::: Text segment
Wave field synthesis

Last updated
WFS Principle, as animation in external links Principle wfs 2.svg
WFS Principle, as animation in external links

Wave field synthesis (WFS) is a spatial audio rendering technique, characterized by creation of virtual acoustic environments. It produces artificial wavefronts synthesized by a large number of individually driven loudspeakers from elementary waves. Such wavefronts seem to originate from a virtual starting point, the virtual sound source. Contrary to traditional phantom sound sources, the localization of WFS established virtual sound sources does not depend on the listener's position. Like as a genuine sound source the virtual source remains at fixed starting point.

Contents

Physical fundamentals

WFS is based on the Huygens–Fresnel principle, which states that any wavefront can be regarded as a superposition of spherical elementary waves. Therefore, any wavefront can be synthesized from such elementary waves. In practice, a computer controls a large array of individual loudspeakers and actuates each one exactly by the time and level, at which the desired virtual wavefront would pass through its point. By that way from a mono signal source a genuine wave front of a sound source may by restored.

The basic procedure was developed in 1988 by Professor A.J. Berkhout at the Delft University of Technology. [1] Its mathematical basis is the Kirchhoff–Helmholtz integral. It states that the sound pressure is completely determined within a volume free of sources, if sound pressure and velocity are determined in all points on its surface.

Therefore, any sound field can be reconstructed, if sound pressure and acoustic velocity are restored on all points of the surface of its volume. This approach is the underlying principle of holophony.
::::::
::: Listed records
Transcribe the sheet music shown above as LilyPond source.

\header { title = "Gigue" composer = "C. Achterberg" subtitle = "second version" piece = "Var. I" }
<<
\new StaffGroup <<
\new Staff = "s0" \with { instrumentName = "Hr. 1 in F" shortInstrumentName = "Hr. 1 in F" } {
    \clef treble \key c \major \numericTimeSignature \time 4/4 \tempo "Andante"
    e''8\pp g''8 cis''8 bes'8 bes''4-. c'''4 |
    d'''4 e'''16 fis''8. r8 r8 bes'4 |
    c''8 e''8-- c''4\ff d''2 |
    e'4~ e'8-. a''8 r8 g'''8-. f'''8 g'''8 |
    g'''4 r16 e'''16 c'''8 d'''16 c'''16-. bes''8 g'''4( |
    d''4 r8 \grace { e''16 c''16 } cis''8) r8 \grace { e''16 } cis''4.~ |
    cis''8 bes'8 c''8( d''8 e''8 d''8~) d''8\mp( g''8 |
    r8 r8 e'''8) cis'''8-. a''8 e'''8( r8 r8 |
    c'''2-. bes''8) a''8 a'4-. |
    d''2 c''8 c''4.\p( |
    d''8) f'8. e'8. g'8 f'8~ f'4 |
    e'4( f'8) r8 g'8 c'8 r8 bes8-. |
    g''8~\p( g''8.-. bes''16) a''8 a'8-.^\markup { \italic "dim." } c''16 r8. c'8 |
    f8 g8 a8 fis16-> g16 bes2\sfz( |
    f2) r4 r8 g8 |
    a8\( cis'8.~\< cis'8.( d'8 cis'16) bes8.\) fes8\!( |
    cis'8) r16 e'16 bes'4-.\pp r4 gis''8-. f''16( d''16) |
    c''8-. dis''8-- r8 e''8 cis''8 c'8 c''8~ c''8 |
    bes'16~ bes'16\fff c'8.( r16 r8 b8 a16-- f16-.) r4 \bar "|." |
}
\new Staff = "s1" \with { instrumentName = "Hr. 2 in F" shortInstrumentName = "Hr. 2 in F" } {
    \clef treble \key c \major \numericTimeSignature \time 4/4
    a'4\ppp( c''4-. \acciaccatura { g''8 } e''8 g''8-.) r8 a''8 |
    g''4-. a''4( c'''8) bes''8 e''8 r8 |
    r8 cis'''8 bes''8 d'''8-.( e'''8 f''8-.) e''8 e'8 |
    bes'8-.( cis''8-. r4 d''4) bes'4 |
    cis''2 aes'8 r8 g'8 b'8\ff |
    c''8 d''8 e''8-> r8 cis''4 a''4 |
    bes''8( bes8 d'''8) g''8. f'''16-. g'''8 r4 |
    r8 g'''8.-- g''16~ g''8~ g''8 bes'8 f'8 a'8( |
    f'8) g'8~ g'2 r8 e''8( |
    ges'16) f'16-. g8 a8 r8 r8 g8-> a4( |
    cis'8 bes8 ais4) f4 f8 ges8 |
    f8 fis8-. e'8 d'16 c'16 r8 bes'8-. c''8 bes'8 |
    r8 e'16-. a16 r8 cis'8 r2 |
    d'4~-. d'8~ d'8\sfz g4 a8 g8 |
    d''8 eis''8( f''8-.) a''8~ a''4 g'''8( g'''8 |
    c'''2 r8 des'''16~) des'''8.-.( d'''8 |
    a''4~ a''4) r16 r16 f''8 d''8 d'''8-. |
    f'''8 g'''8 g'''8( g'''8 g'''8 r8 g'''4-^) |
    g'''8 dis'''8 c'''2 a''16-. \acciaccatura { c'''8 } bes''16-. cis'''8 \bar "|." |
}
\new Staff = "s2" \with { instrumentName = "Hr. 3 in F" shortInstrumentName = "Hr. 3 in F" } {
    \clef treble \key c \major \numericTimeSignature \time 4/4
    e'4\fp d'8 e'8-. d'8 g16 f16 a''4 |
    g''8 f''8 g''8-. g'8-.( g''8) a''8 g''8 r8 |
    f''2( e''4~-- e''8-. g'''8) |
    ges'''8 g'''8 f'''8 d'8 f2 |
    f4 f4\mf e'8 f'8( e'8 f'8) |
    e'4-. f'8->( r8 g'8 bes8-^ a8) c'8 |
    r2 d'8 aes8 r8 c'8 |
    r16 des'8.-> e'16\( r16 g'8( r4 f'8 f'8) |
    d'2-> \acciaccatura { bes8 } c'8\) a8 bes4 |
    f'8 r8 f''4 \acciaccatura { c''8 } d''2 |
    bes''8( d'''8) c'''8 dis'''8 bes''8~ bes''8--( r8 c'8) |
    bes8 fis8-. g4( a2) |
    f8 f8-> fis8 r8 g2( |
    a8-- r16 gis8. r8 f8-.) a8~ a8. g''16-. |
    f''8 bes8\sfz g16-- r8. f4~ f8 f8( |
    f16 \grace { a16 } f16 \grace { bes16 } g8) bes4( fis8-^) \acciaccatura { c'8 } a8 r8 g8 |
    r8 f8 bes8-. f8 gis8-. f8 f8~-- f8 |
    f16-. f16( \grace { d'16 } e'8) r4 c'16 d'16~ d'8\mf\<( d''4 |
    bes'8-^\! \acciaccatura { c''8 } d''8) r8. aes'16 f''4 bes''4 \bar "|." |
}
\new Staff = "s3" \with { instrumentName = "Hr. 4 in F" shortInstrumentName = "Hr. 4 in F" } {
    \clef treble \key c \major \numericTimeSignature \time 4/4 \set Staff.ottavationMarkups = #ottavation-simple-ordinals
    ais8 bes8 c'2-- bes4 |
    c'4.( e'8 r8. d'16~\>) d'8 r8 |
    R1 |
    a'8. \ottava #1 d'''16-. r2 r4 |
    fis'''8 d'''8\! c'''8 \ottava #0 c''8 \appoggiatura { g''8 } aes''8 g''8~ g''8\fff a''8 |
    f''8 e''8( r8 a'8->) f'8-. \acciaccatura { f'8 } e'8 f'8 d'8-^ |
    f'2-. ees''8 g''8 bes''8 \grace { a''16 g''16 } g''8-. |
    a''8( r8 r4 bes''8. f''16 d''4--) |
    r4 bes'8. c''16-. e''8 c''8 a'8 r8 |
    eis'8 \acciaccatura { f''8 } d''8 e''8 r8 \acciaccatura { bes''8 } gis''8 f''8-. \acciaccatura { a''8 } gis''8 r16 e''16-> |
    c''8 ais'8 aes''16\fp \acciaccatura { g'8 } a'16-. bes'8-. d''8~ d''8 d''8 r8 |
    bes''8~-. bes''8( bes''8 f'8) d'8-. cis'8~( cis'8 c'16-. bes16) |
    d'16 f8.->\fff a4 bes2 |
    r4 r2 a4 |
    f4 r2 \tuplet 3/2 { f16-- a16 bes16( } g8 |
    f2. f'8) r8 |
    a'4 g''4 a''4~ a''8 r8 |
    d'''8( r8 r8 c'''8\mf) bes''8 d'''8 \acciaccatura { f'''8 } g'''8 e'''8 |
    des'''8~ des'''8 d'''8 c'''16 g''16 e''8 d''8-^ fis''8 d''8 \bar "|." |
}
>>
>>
::::::
**Exercise prompt**
According to the text on wave field synthesis, who developed its basic procedure, and in what year?

**Exercise answer**
Professor A.J. Berkhout developed it at the Delft University of Technology in 1988.